== RECORDS FOR THIS EXERCISE ==
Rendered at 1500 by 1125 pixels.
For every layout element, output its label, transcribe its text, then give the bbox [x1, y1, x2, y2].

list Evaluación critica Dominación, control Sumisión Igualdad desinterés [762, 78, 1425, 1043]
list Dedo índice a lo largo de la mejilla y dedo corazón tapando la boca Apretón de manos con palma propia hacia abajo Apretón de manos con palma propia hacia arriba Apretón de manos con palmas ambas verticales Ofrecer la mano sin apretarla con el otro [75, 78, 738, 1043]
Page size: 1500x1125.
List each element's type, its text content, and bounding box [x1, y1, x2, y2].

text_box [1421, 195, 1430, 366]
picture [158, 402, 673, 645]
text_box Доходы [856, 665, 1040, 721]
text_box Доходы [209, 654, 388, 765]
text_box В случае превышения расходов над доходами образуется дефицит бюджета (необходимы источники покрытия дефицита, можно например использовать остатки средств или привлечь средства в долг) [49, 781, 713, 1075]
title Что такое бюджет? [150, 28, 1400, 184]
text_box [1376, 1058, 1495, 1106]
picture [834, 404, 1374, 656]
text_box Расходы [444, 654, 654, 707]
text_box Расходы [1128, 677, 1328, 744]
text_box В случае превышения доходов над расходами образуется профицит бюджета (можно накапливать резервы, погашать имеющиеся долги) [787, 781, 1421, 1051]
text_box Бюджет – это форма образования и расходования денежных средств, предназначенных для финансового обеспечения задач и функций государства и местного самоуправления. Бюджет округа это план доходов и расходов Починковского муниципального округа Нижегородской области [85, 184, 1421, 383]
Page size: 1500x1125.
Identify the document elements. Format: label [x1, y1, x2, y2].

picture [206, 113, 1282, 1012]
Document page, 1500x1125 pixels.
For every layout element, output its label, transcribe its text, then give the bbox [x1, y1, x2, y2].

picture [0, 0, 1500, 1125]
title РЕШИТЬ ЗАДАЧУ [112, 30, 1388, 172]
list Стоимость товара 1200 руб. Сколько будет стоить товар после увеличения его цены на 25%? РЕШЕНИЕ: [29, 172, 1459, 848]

== PROBLEM ==
Reproduce the listing in full, exactly, so that no line is missing.

== EXERCISE RESULT ==
Rendered at 1500 by 1125 pixels.
For every layout element, output its label, transcribe its text, then give the bbox [x1, y1, x2, y2].

list Evaluación critica Dominación, control Sumisión Igualdad desinterés [762, 78, 1425, 1043]
list Dedo índice a lo largo de la mejilla y dedo corazón tapando la boca Apretón de manos con palma propia hacia abajo Apretón de manos con palma propia hacia arriba Apretón de manos con palmas ambas verticales Ofrecer la mano sin apretarla con el otro [75, 78, 738, 1043]
Page size: 1500x1125.
List each element's type, its text content, and bounding box [x1, y1, x2, y2].

text_box [1421, 195, 1430, 366]
picture [158, 402, 673, 645]
text_box Доходы [856, 665, 1040, 721]
text_box Доходы [209, 654, 388, 765]
text_box В случае превышения расходов над доходами образуется дефицит бюджета (необходимы источники покрытия дефицита, можно например использовать остатки средств или привлечь средства в долг) [49, 781, 713, 1075]
title Что такое бюджет? [150, 28, 1400, 184]
text_box [1376, 1058, 1495, 1106]
picture [834, 404, 1374, 656]
text_box Расходы [444, 654, 654, 707]
text_box Расходы [1128, 677, 1328, 744]
text_box В случае превышения доходов над расходами образуется профицит бюджета (можно накапливать резервы, погашать имеющиеся долги) [787, 781, 1421, 1051]
text_box Бюджет – это форма образования и расходования денежных средств, предназначенных для финансового обеспечения задач и функций государства и местного самоуправления. Бюджет округа это план доходов и расходов Починковского муниципального округа Нижегородской области [85, 184, 1421, 383]
Page size: 1500x1125.
Identify the document elements. Format: label [x1, y1, x2, y2].

picture [206, 113, 1282, 1012]
Document page, 1500x1125 pixels.
For every layout element, output its label, transcribe its text, then give the bbox [x1, y1, x2, y2].

picture [0, 0, 1500, 1125]
title РЕШИТЬ ЗАДАЧУ [112, 30, 1388, 172]
list Стоимость товара 1200 руб. Сколько будет стоить товар после увеличения его цены на 25%? РЕШЕНИЕ: [29, 172, 1459, 848]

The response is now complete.